--- Excerpted passage ---
==*==

Q. What's worse than biting into an apple and seeing a maggot?
A. Biting into an apple and seeing half a maggot!
And face it, neither is as bad as having electrodes applied to your testicles. I think we are a good deal too fussy when it comes to rejecting food. While I still have a functioning immune system, I'm going to get as much as possible out of the food we buy or grow. Throwing a mouldy orange in the compost bin betrays a cock-up on the catering front. But I guess when the choice is buying No apples or Six apples (and a dinky polystyrene tray) then over-catering is not entirely the fault of the consumer. tbh, I wouldn't eat a lot of fruit and I have never consumed a smoothie [because I have (most of) my own teeth] so I suspect that the appearance of oranges and apples is part of a plan to get me to eat nearly 5-a-day. Can't I just eat caldo verde five times a day? I made a big pot of this Portuguese ambrosia when spring cabbage was on 49c special last week and ate it four days running. My microbiome delivered a huge thumbs up and I felt mighty.
Mais revenons nous a nos pommes. What do you do with a bruised apple? If I'm at home I'll probably cut out the squidgy portion and eat the rest but if the bruise is sustained between home and work, I might just eat the whole thing shkin-and-all. Fresh bruise is less likely to be furry. And if you can't actually see the fungal mycelia, it's reasonable to assume what there will be too little to count. Microbiologists will look shocked at this and talk about aflatoxin and or mycotoxins but to a hammer everything looks like a nail and I think the odds are in my favour that I'll more like sustain injury in my car (slamming digit in the door is not unknown) than that I'll get sick from what I eat. My long term personal experience of eating re-heated rice is set against the occasional horrow story from the path lab.

==*==

--- Task item A ---
In the post about eating imperfect food, why does the writer say that over-catering is not entirely the fault of the consumer?
--- Task item B ---
Answer these questions about the post on eating imperfect food:
(i) What price was spring cabbage on special?
(ii) What reason does the writer give for never having consumed a smoothie?
(iii) What does the writer do with a bruised apple when at home?
--- Task item C ---
Proceed with the post about eating imperfect food, starting right after its last sentence.

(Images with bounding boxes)
==*==

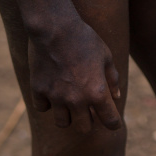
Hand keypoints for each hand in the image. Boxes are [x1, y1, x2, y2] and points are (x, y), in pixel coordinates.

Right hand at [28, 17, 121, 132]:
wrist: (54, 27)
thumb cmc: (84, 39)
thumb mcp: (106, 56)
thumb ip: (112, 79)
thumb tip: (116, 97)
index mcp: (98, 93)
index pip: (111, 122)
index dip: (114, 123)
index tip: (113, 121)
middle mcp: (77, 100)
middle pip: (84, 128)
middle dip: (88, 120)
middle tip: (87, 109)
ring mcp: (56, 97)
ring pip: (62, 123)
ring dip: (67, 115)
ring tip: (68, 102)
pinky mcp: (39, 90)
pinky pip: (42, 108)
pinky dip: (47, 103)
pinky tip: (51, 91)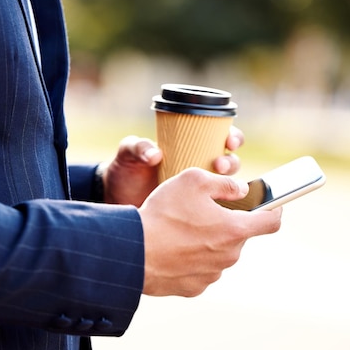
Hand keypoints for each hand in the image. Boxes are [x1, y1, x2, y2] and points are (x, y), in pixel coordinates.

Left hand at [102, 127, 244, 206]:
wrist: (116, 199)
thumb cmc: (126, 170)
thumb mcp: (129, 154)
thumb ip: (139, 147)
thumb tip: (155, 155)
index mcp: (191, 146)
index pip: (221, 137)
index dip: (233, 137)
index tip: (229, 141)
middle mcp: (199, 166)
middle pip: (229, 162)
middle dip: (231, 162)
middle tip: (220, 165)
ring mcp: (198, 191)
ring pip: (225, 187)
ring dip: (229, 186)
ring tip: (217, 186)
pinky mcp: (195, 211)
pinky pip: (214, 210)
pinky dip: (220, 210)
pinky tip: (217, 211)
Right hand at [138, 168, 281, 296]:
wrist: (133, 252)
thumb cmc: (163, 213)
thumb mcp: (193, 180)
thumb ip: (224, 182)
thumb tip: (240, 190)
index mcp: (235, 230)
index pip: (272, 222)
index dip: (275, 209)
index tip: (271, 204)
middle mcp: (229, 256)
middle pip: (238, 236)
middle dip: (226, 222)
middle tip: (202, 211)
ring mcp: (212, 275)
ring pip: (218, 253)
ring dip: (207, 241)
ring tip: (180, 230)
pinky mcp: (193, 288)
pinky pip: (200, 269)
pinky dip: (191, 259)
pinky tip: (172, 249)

==*==

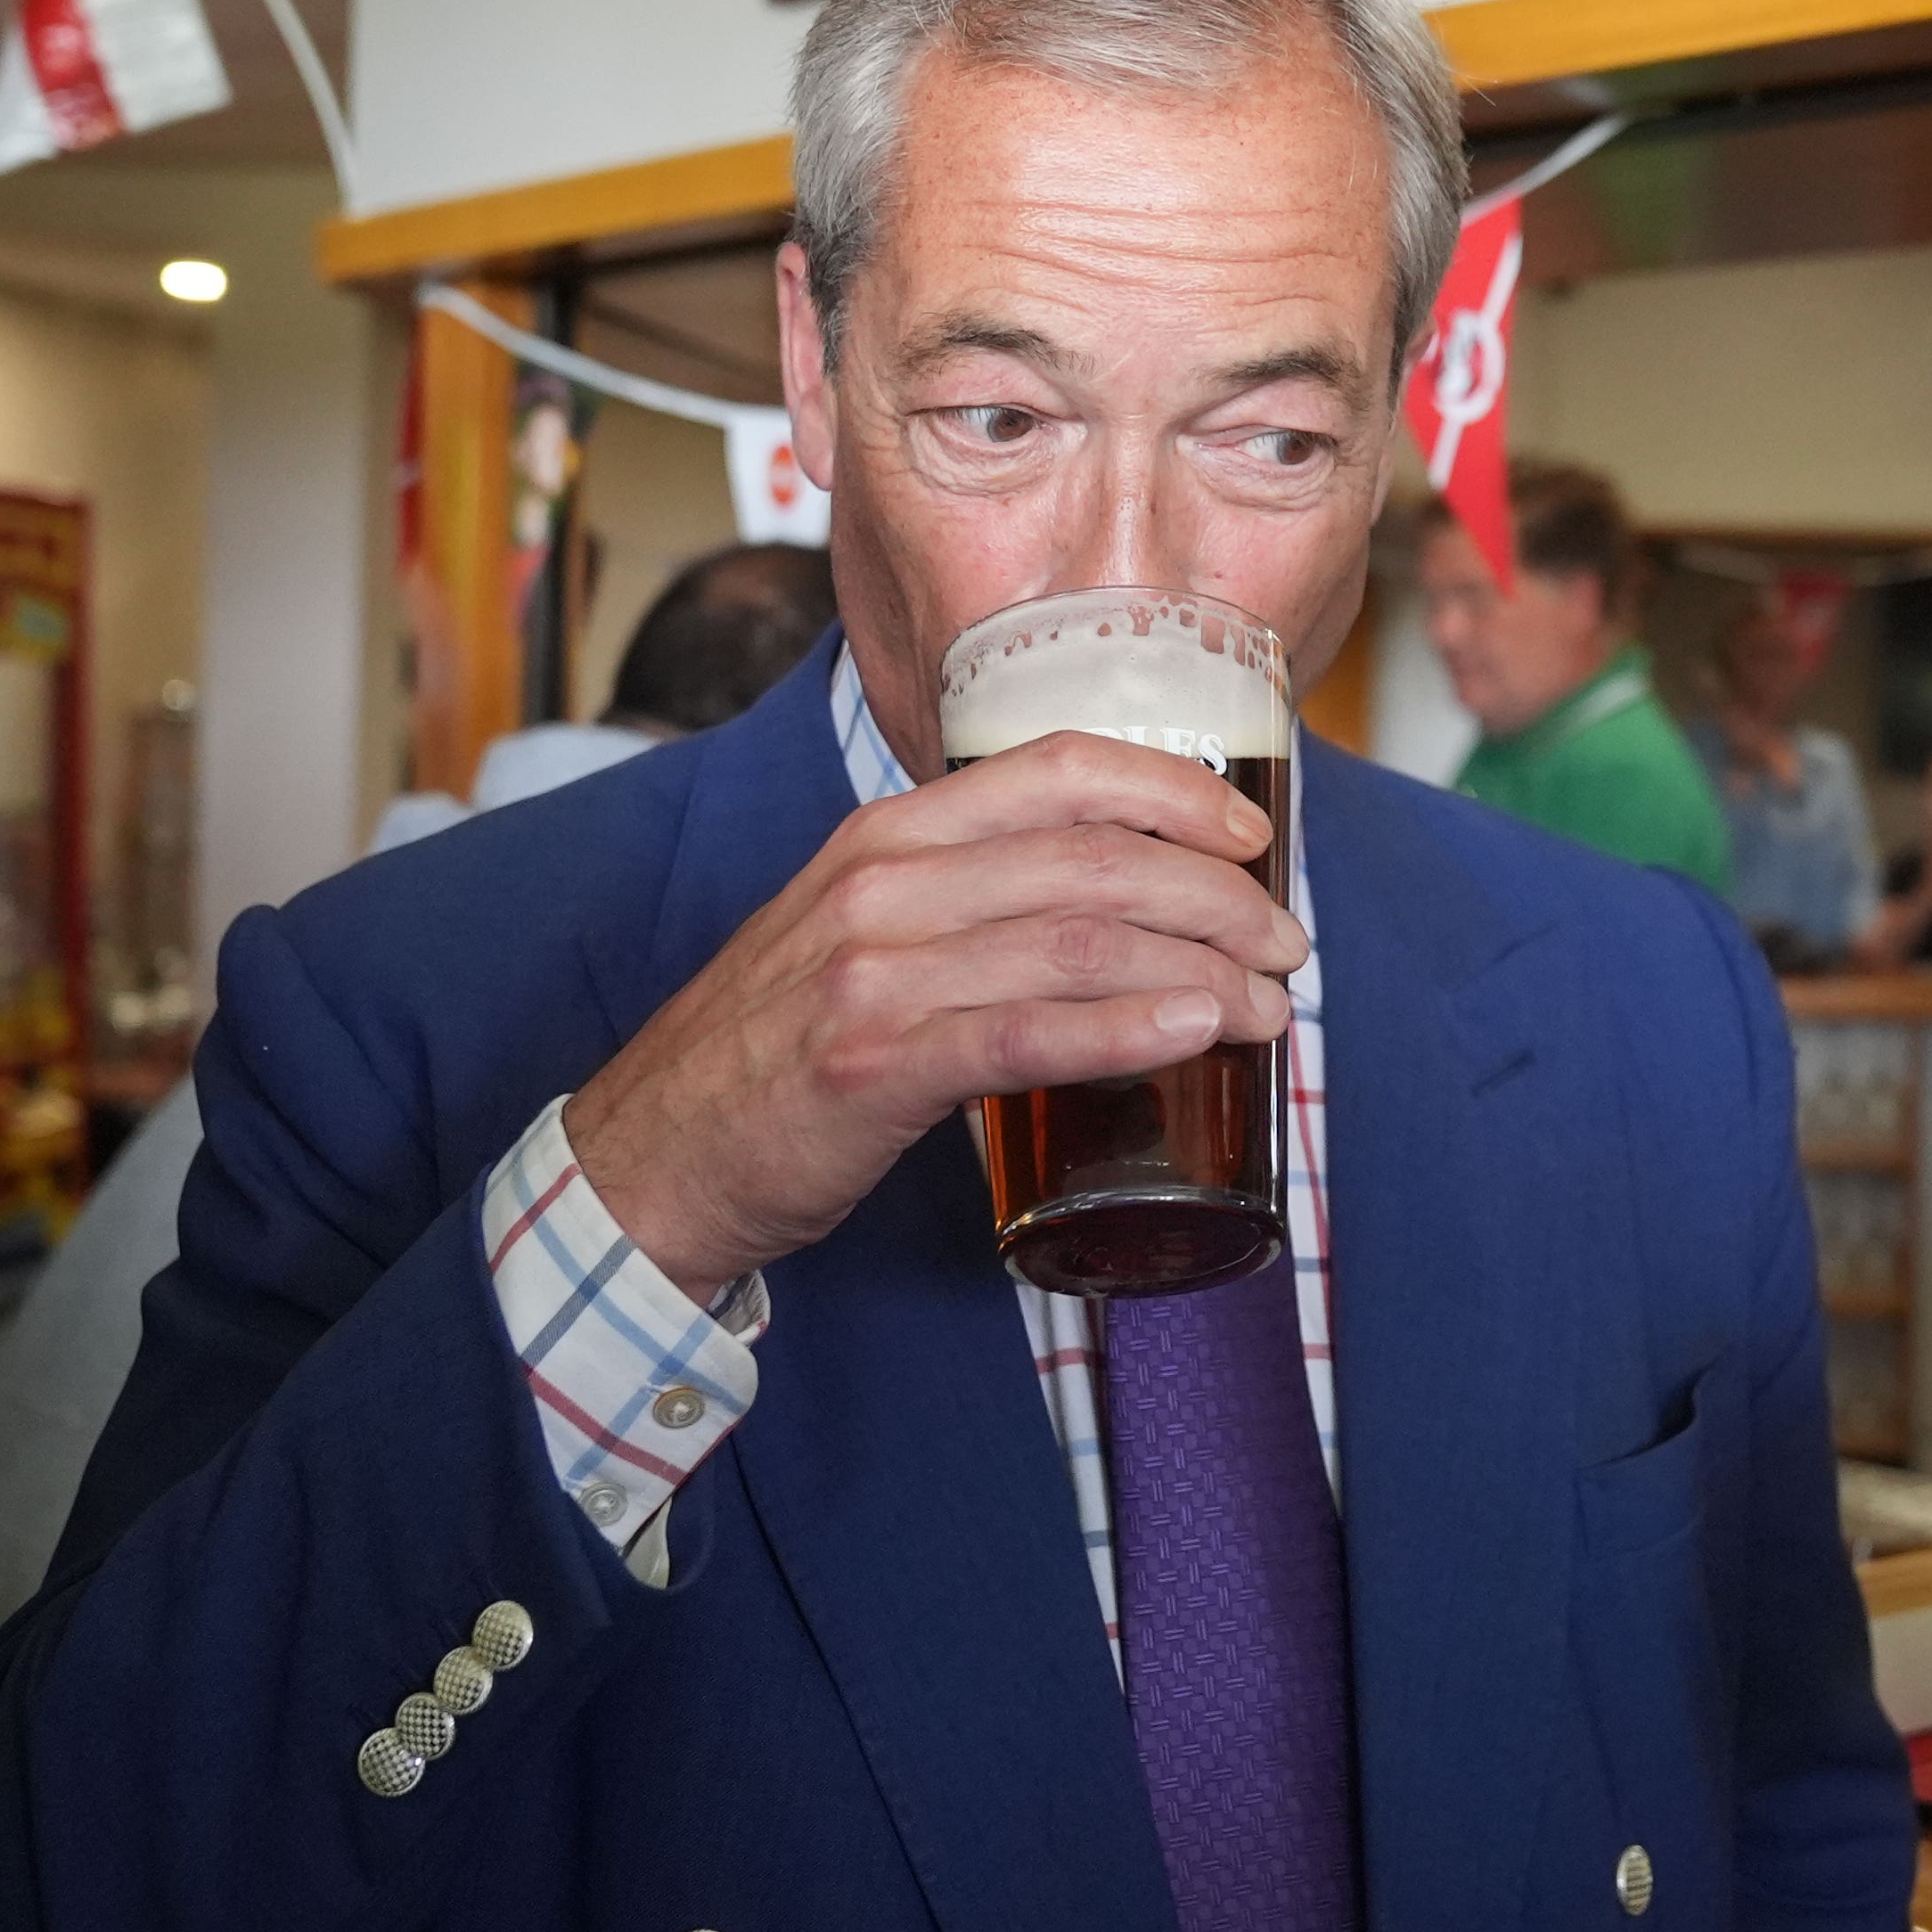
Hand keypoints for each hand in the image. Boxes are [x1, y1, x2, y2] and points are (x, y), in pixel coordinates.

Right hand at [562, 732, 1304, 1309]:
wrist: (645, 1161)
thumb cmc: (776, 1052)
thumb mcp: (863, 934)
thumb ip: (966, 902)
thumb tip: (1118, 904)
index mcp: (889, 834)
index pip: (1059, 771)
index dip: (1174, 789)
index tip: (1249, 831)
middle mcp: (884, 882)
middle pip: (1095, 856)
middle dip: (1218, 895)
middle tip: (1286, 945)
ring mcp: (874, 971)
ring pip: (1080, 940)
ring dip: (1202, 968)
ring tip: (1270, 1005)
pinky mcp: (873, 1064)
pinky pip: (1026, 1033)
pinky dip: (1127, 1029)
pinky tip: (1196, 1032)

==*==

--- Written response A ---
The shopper often has to choose between buying no apples or buying six apples on a polystyrene tray. Because fruit is sold in packs larger than a person may need, some of it ends up uneaten.

--- Written response B ---
(i) It was 49c.
(ii) The writer still has most of their own teeth.
(iii) The writer cuts out the squidgy portion and eats the rest.

--- Written response C ---
I use that experience and common sense: salami and cheese routinely acquire a white schimmel and I've decided that it's delusional to scrape off the white stuff when there will be at least as much left invisible just below the scraped surface. I wouldn't treat mouldy chicken or hamburger in the same way - it just doesn't seem right. And chicken doesn't last long in the fridge: chicken soup is always a welcome change from caldo verde.
Dau.I sent us this diagram from an unattributed but seemingly authoritative source which leaned heavily on discard for pretty much every sort of fungal contamination. A key factor seems to be moisture content: hardy fungu that can make a living under dry harsh conditions are more likely to be 'good'. There is no way I'm going to 'discard' a whole pot of jam because it's got a little white orbblue cushion on the top surface. If I'm feeling twitchy, I have been know to boil the old pot up (having flicked out the manifest colony) and then start ploughing through it. Likewise, if I'm home alone, I'm more likely to put mouldy soft fruit in the saucepan than in the compost bin. I must admit that I am a little bemused / concerned about mayonaisse - how does that stuff remain good-to-go weeks after opening.